Голос Сергея Ростовского гремел, заполнял все пространство кабинета, проникал в самые отдаленные его уголки, наотмашь бил по обнаженным, обескровленным, черным душам убийц — а те лишь изредка вздрагивали, когда какое-нибудь слово обвинителя, подобно электрическому разряду, пронизывало их насквозь, достигало цели.

— Я пришел, чтобы свершить правосудие. Вы слышали обвинение — теперь вы услышите приговор.

Орлов прервал его.

— Я требую передачи дела в официальные органы правосудия. Ваш суд, Ростовский, я воспринимаю не более как откровенную месть.

— Это не месть — это возмездие, — повысил голос Сергей. — Возмездие, в основе которого лежат законы справедливости. Око за око, зуб за зуб. Жизнь за жизнь.

— Христос учил иному, — заметил Орлов.

— У меня нет желания обсуждать с вами богословские проблемы, — холодно ответил Сергей. — И Христос здесь совершенно не причем. Сейчас я придерживаюсь иных постулатов, в основе которых лежат не христианские идеи всепрощения и любви к ближнему, а суровые заветы первых пророков. Завтра, быть может, я сменю учителей — жизнь сама подскажет, по какому пути мне идти дальше. А, вы ждете, что я, следуя призывам Христа, добровольно лягу под нож вашего мясника Свирского только затем лишь, что спасти жизнь «ближнему»! «Если у тебя отняли одну почку, ты с радостью должен отдать и другую; если у тебя отняли жену и дочь, пожертвуй и собой — во имя любви к ближнему и к врагу своему» — этого вы ждете от меня? И имя Христа приплели именно в этой связи? Ничего не выйдет, Орлов, ваша попытка воззвать к моей христианской совести обречена на неудачу, как обречен на неудачу и призыв передать дело о ваших преступлениях в правоохранительные органы. Этот суд я буду вершить сам. Итак, вы признаете, что вами совершены перечисленные мною преступления?

— Прекратите этот фарс, Ростовский. Если вы пришли убить меня — убейте, только не тяните резину. Без вашей второй почки я все равно долго не протяну, так что кончайте поскорее. У меня нет желания выслушивать ваши нотации.

— Насчет моей второй почки вы правильно заметили, Орлов. Отдавать я ее вам не собираюсь. Как не намерен я и тянуть резину. Ваше общество мне противно, Орлов, и я постараюсь избавиться от него как можно скорее. Тем не менее, я повторю свои вопрос: вы признаете, что вами совершены перечисленные мною преступления?

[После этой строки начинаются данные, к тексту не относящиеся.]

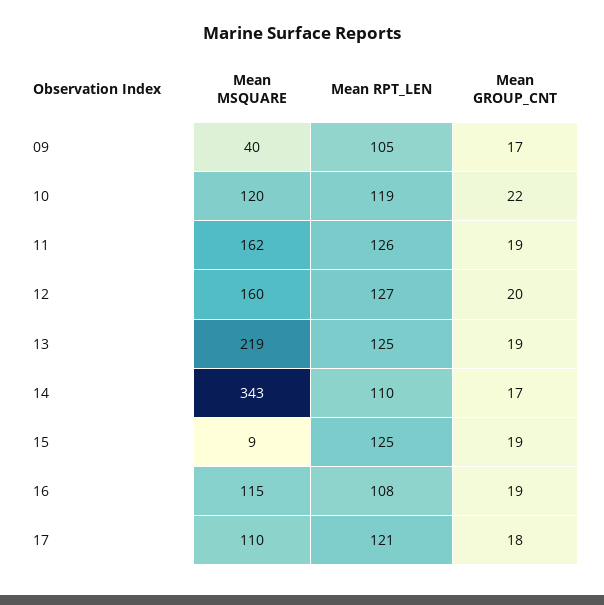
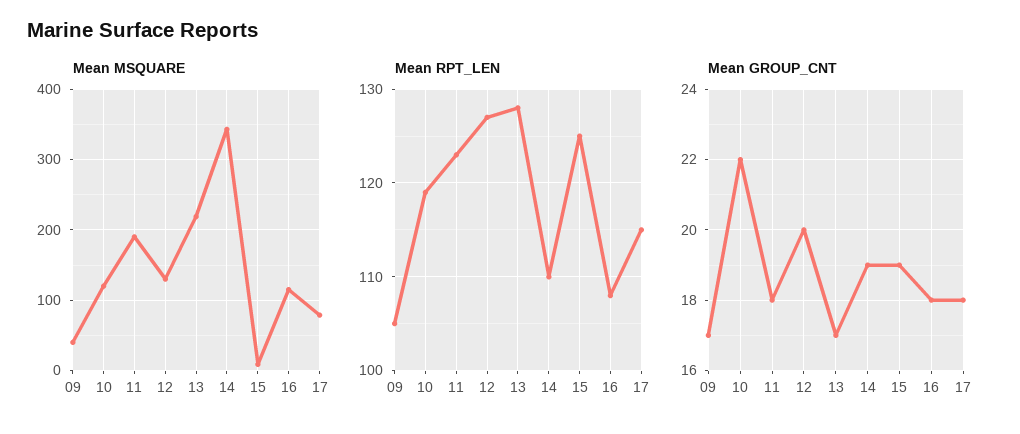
  {
    "Mean MSQUARE": {
      "09": 40,
      "10": 120,
-     "11": 162,
+     "11": 190,
-     "12": 160,
+     "12": 130,
      "13": 219,
      "14": 343,
      "15": 9,
      "16": 115,
-     "17": 110
+     "17": 80
    },
    "Mean RPT_LEN": {
      "09": 105,
      "10": 119,
-     "11": 126,
+     "11": 123,
      "12": 127,
-     "13": 125,
+     "13": 128,
      "14": 110,
      "15": 125,
      "16": 108,
-     "17": 121
+     "17": 115
    },
    "Mean GROUP_CNT": {
      "09": 17,
      "10": 22,
-     "11": 19,
+     "11": 18,
      "12": 20,
-     "13": 19,
+     "13": 17,
-     "14": 17,
+     "14": 19,
      "15": 19,
-     "16": 19,
+     "16": 18,
      "17": 18
    }
  }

— Я отказываюсь отвечать. Я не признаю за вами права требовать от меня ответа на подобные вопросы.

— Хорошо, так и отметим: подсудимый отказался от последнего слова. Что ж, ваше признание вины и раскаяние меня мало интересуют: я знал, что не получу их. Поэтому сразу перейдем к заключительному этапу нашей беседы. — Сергей немного помедлил. — Жизни убитых вами людей, увы, уже не вернуть. Ваша жизнь взамен загубленных меня не интересует — смерть «нефтяного короля» не воскресит моих друзей и жену. Да и не стоит она их — слишком много в ней дерьма. Нет, Орлов, не за жизнью вашей я пришел, мне она ни даром не нужна, ни за ваши миллионы. И смертью своей вы не искупите ваших преступлений. Я пришел за другим.

На рыхлую физиономию Орлова легла тень удивления.

— За другим? За чем это — за другим?

Сергей выдержал значительную паузу. Рядом, плечом к плечу, стоял доктор, верный и надежный друг. Его молчаливое участие и поддержка придавали ему силы, вселяли уверенность, подпитывали позитивной энергией.

— Я пришел за другим, — медленно, чеканя каждое слово, повторил Сергей, — я пришел за тем, что принадлежит мне. Я пришел за тем, что вы отняли у меня год назад. Я пришел за своей почкой.

Нижняя челюсть Орлова отвалилась, обнажив смрадную бездну его зева, а на Свирского вдруг напал приступ истерического хохота.

— Ростовский, вы непредсказуемы! — с трудом выдавил он из себя. — Надо ж такое завернуть!.. Браво.

— Это верная смерть, — утробно прогудел Орлов.

— Это ваши проблемы, Орлов, — сухо произнес Сергей. — Мне нужна моя почка. Побочные эффекты, сопутствующие ее изъятию, меня не интересуют… Свирский, операционная готова?

Свирский к тому времени уже успел унять истерику.

— Она готова еще с утра, — буркнул он. — Однако принимать участие в этой афере я категорически отказываюсь.

— А крысенок-то показывает зубки, — усмехнулся доктор. Он перехватил взгляд Сергея и понимающе кивнул. — В ваших услугах, Свирский, мы не нуждаемся. Операцию проведу я. С большим, надо сказать, удовольствием.